The prospect of moderating a panel may seem daunting, but with preparation you can deliver an informative and entertaining discussion. Below are some top tips on getting the best from your panel. Most of this advice applies just as well when interviewing one guest, as three or four.
- Research the subject and the panellists. Pick out an interesting or relevant fact about each panel member that you can bring into the discussion. If you’re not sure what the panel description is about, contact the organisers for more information.
- Contact the panellists in advance (ideally 2-3 weeks). Ask for a mini-biography, and offer suggestions of the type of questions you are likely to ask. Don’t be too prescriptive in this, otherwise your panel will be looking for those specific questions and the conversation won’t flow naturally. In other words, say something along the lines of ‘I’d like to discuss genre, setting and the inspiration for your book,’ rather than present a numbered list of questions. It’s a good idea to ask your guest if there’s anything they’d particularly like to discuss, or even anything they would like to hear about from one of the other panellists. Don’t get too bogged down in this, you want to keep the conversation fresh on the day.
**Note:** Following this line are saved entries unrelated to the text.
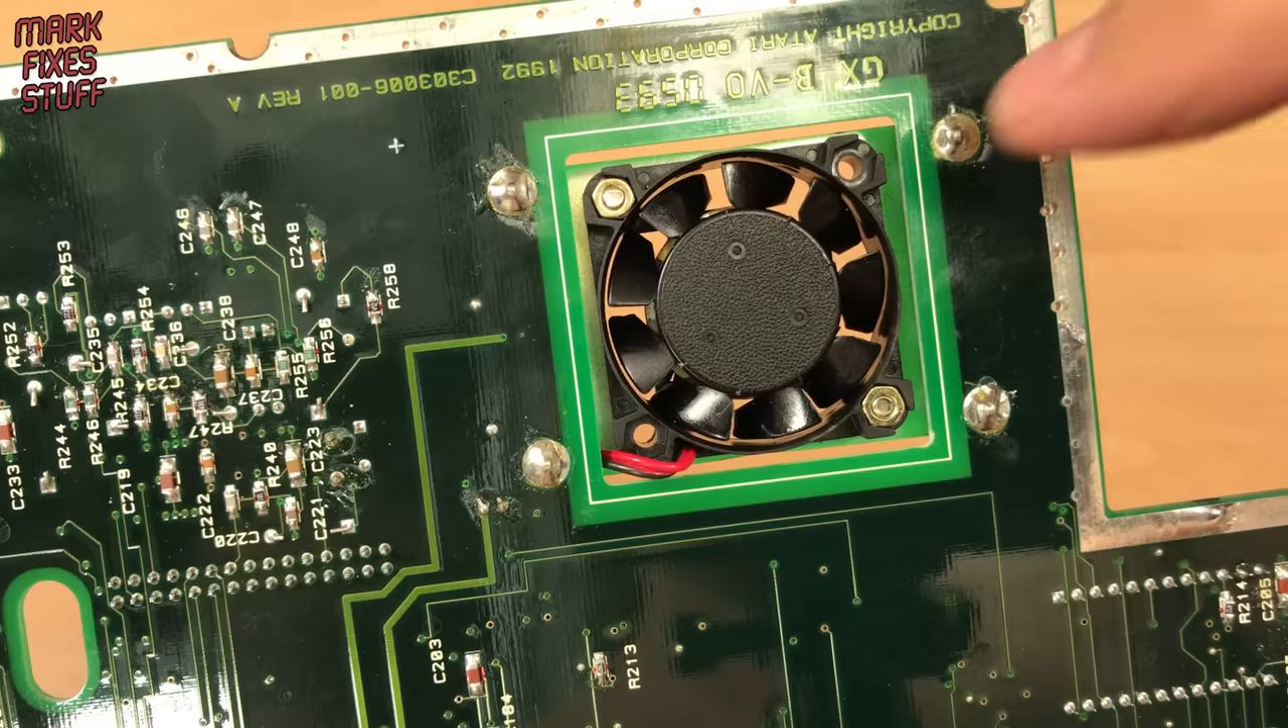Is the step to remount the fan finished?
Yes.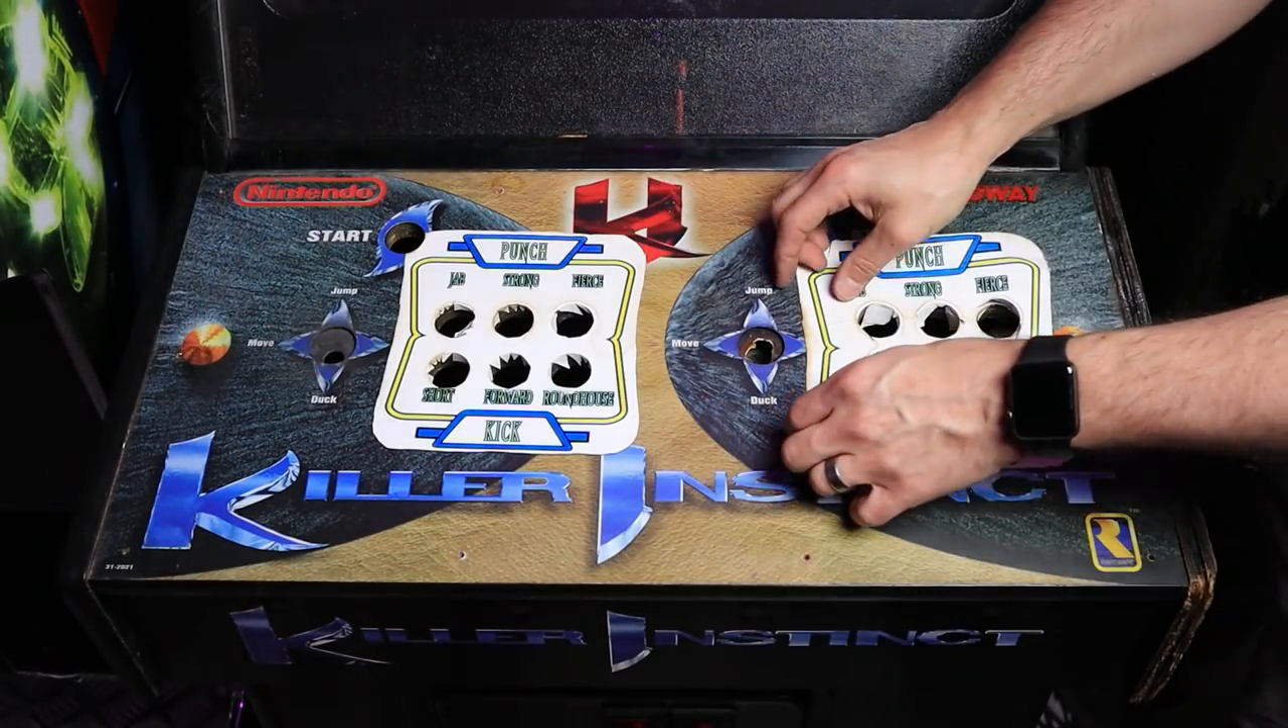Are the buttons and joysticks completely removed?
Yes.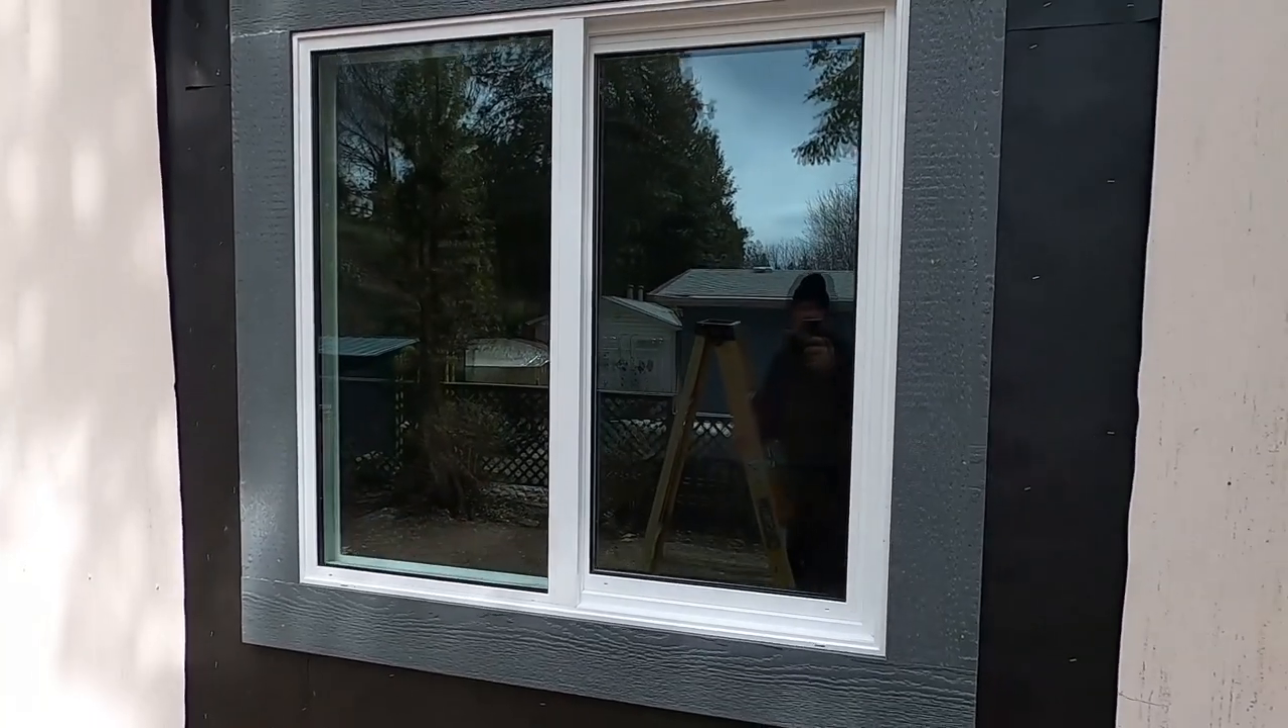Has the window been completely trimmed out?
Yes.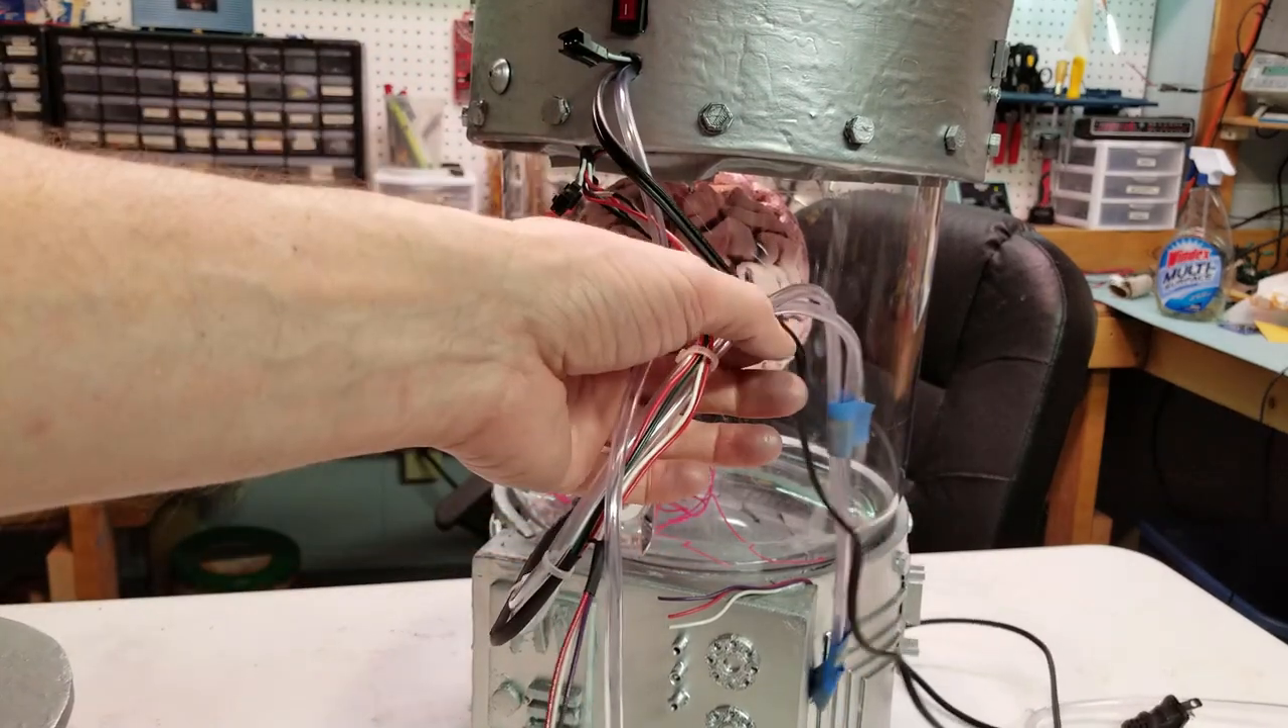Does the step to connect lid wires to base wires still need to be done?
Yes.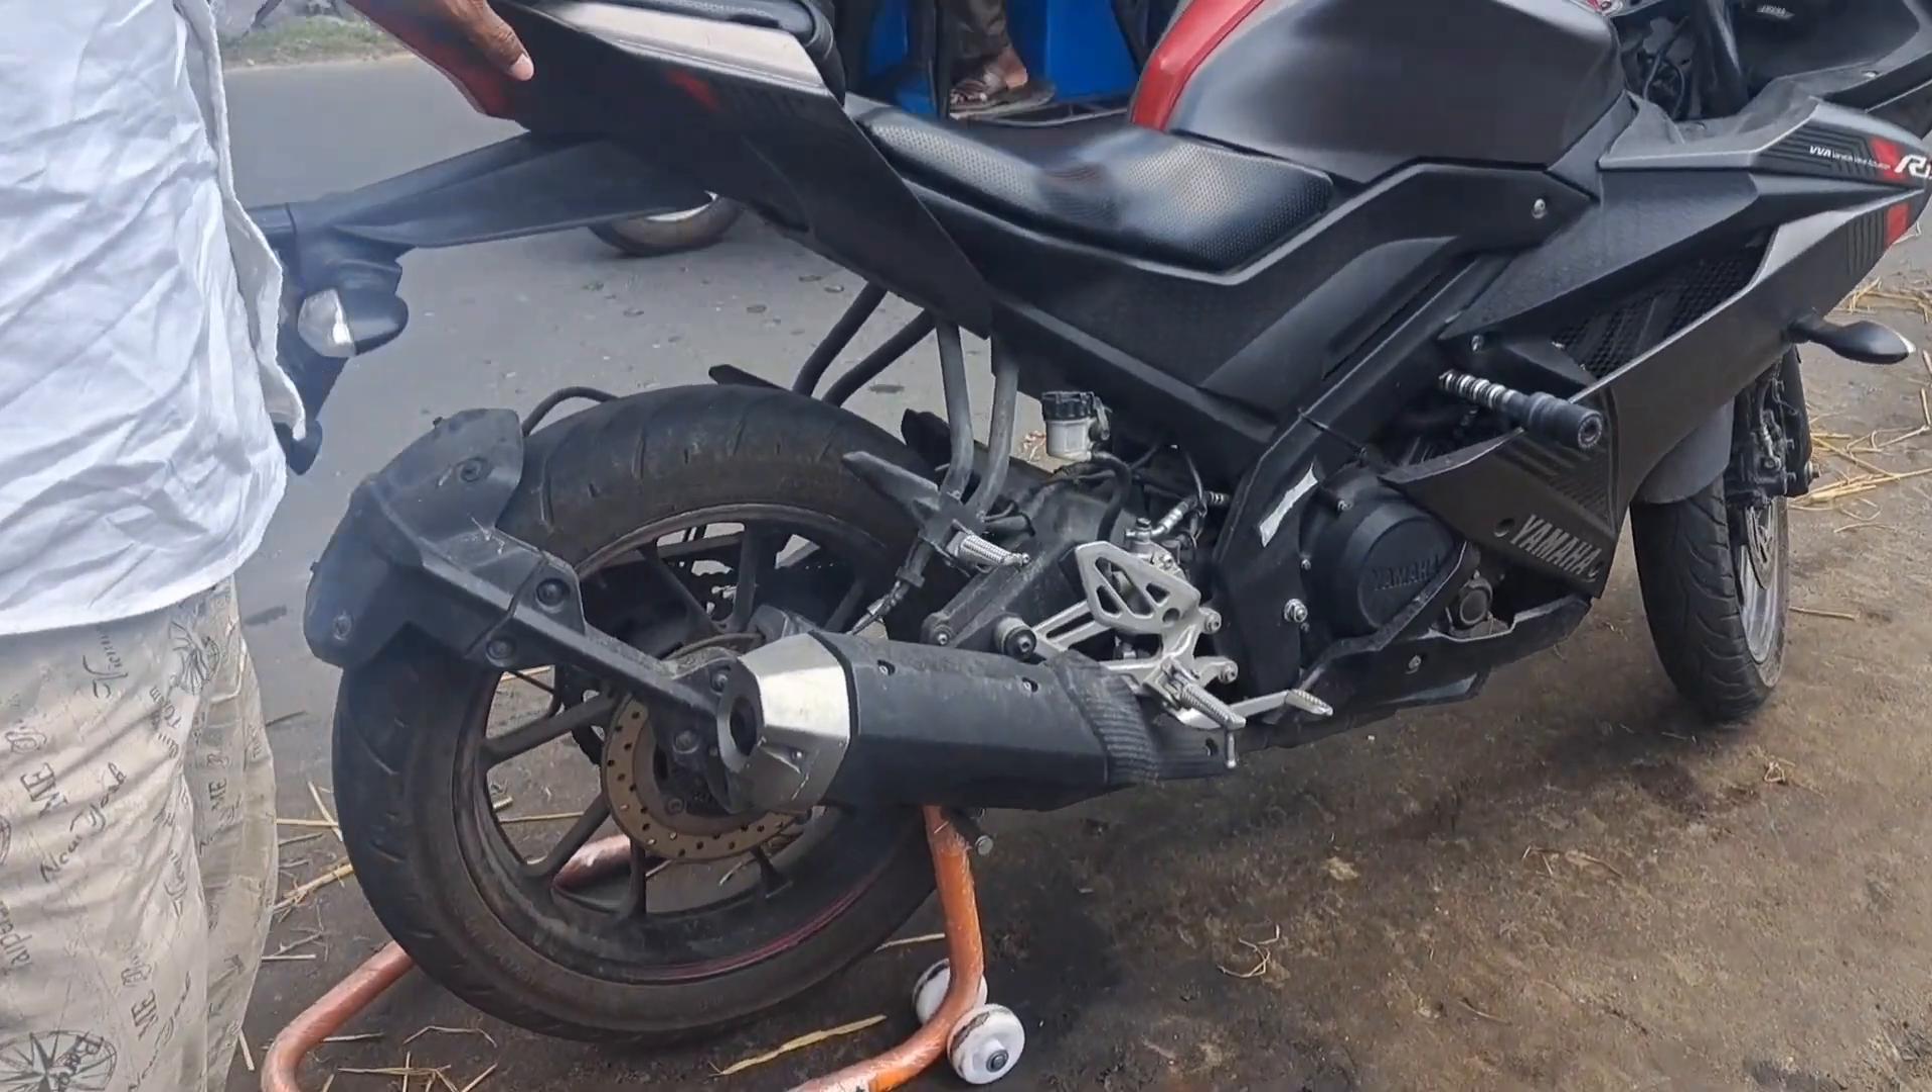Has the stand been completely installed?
Yes.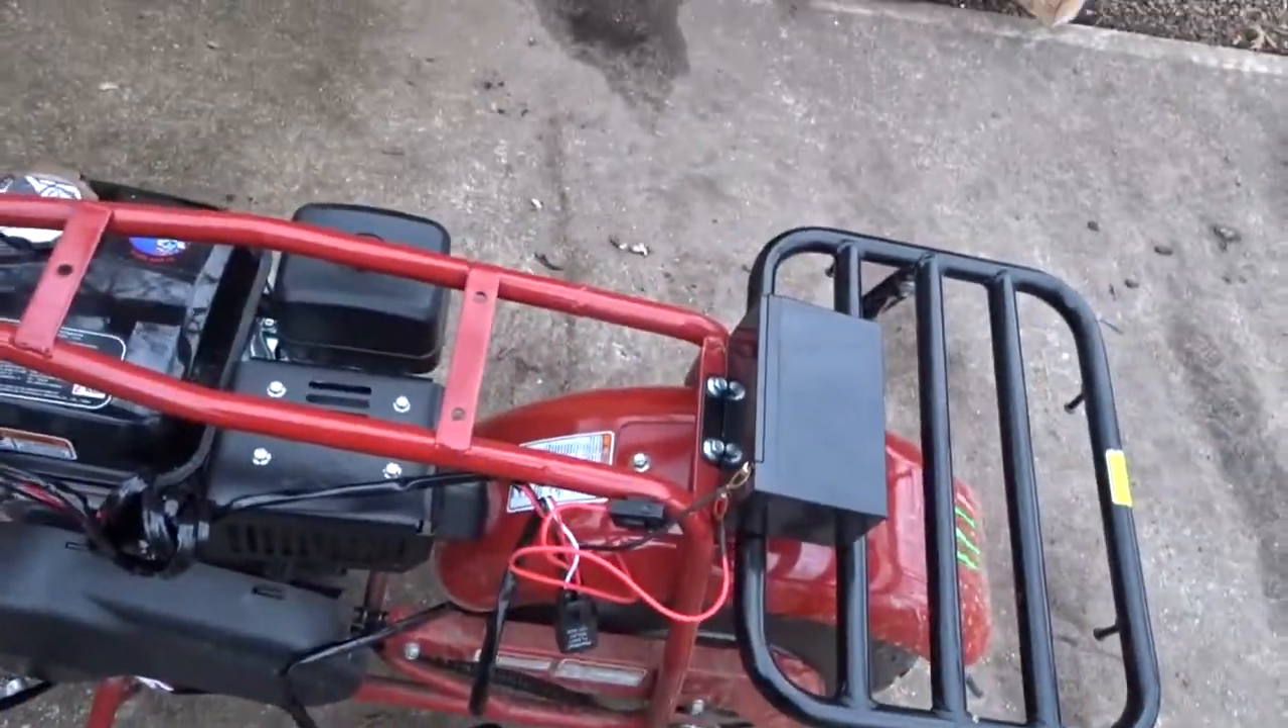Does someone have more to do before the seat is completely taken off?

- Prepare questions to get the most out of the topic. Have more questions than you think you’ll need – the conversation is bound to take a few twists and turns.
- If you can, arrange to meet the guests before the discussion and spend a few minutes making sure everyone is OK.
- If a microphone is provided, use it and encourage your participants to do so as well.
- When the session begins, let the audience know when they will have a chance to ask questions. It is easier to manage the timing of a panel when you allocate time for Q&A at the end, rather than accepting questions throughout.
- Introductions: before you ask your first question, introduce your guests, using the mini-biographies they provided. Draw out their expertise in the subject, any awards they have received, and the title of their latest book.
- Ensure all your panellists have the same opportunities to speak. Some guests can start to dominate the conversation. When this happens, direct a question to another guest. If it happens too often, you may need to suggest continuing that particular thread over a drink in the bar, as there is so much more of this fascinating topic to cover in the short time of the panel discussion.
- Don’t allow the conversation to stray off topic. Remember you have an audience who has come to hear the discussion of the advertised topic. Once again, you can always suggest the guest might like to continue their thread in the bar later.
- The Q&A: scan the whole room for hands going up. Like a bartender, you need to make sure nobody’s kept waiting.
- Sometimes an audience takes a while to warm to the task, if you don’t get questions right away, ask another question yourself, then try again. Saying things like ‘we’ve just got time for a couple of questions,’ often galvanises the audience into action.
- Repeat audience questions back, to ensure the whole room hears.
- Don’t allow one audience member to hog the floor.
- Draw the session to a close by thanking the panel and inviting applause from the audience.
- Timing: stick to the advertised duration and don’t encroach on the next session’s time. It helps the event run smoothly. Your audience will also be expecting you to keep to the timetable, they may have a train/bus to catch, or their parking is due to expire. If you allow the session to overrun, the audience is likely to fidget, or even leave (clunking as they go).